Yo creo que se puede ser ambicioso, que se puede ser digno. A eso nos está invitando este proceso social que no nació ayer, que lleva décadas y hasta siglos en este país, luchando por un espacio de reconocimiento, de poder. Y en eso creo que yo coincido. Yo no creo que uno tenga que entrar desde lo cultural, con actitudes condescendientes. Todavía nos falta mucho para reconocer que vivimos en la cultura y no por fuera de la cultura y que el ministerio no es el ministerio de las fiestas y los y las aplausos y las de vocacionales.
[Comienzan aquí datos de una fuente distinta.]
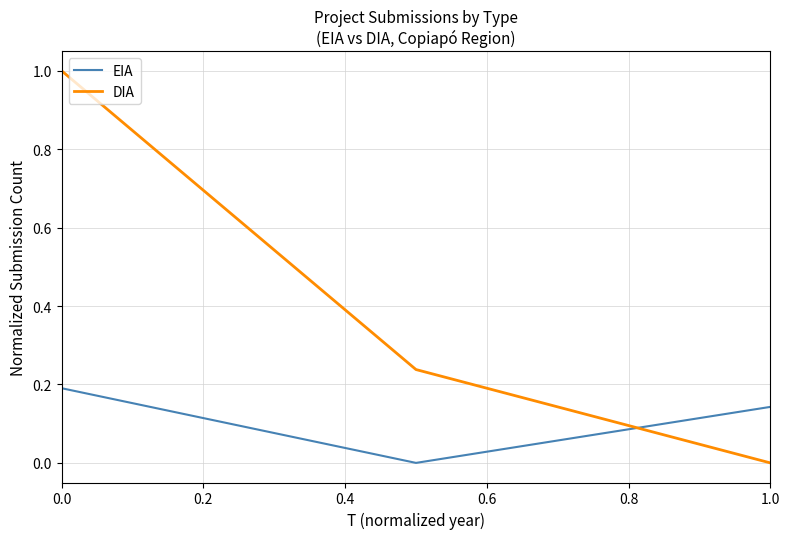

List the series in order of their overall mean, lowest first.

EIA, DIA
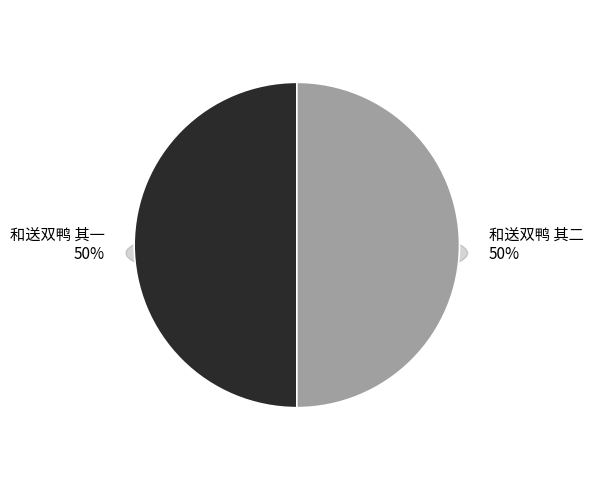

Count the number of slices in the pie.

2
«Nosotros queremos ser los más influyentes y creo que tenemos claro y nosotros, todos los gestores culturales, nuestro papel en la historia: la influencia de la cultura es lo que queda después de la muerte, es la es la vida que queda después de la muerte. Y nosotros sabemos eso y por eso no trabajamos para hoy, trabajamos con un horizonte, sabiendo que lo que sembramos seguramente otros lo van a recoger. «
Pero bueno, yo creo que un ministro o una ministra que venga le corresponderá seguir con esa convicción. Yo lo que le quiero dejar a los gestores y lo que le quiero dejar a quien venga después a gobernar este ministerio es precisamente una capacidad de gobernar un ministerio fortalecido con regionales, un ministerio fortalecido con -por lo menos- la mitad de su planta creada como funcionarios, con salarios dignos para la gente, con todas sus entidades adscritas como la Biblioteca Nacional, el Museo Nacional, el Archivo General de la Nación, el ICANH, el Caro y Cuervo fortalecidas y con unas relaciones interinstitucionales con los otros ministerios lo suficientemente fuertes para convencernos de que podemos hacer infraestructura cultural en Colombia. Por ejemplo, con paneles solares, con el Ministerio de Minas, que podemos trabajar escuelas de artes y oficios asociadas a los oficios del campo con Agricultura, que podemos soñar con que en cada hospital de Colombia construyamos infraestructura cultural como bibliotecas en salud y así sucesivamente, creando y tejiendo un sueño que creo que muchos hemos tenido y que no hemos podido realizar porque nos sigue mirando, nos siguen mirando como esa Cenicienta de la que tú hablas.
Probablemente no seremos los más grandes porque aún falta para eso, pero yo creo que ni siquiera nosotros lo queremos ser. Nosotros queremos ser los más influyentes y creo que tenemos claro y nosotros, todos los gestores culturales, nuestro papel en la historia: la influencia de la cultura es lo que queda después de la muerte, es la es la vida que queda después de la muerte. Y nosotros sabemos eso y por eso no trabajamos para hoy, trabajamos con un horizonte, sabiendo que lo que sembramos seguramente otros lo van a recoger.
LFPG: Ministro Juan David Correa, Ministro de las Culturas, las Artes y los Saberes desde la Gaitana Periodismo independiente le agradecemos especialmente que nos haya concedido esta entrevista en esta mañana de jueves.
MJDC: Un abrazo muy grande para todos los oyentes y para ti. Nos vemos pronto.
LFPG: Nos vemos pronto. Gracias, señor ministro. Feliz resto de día.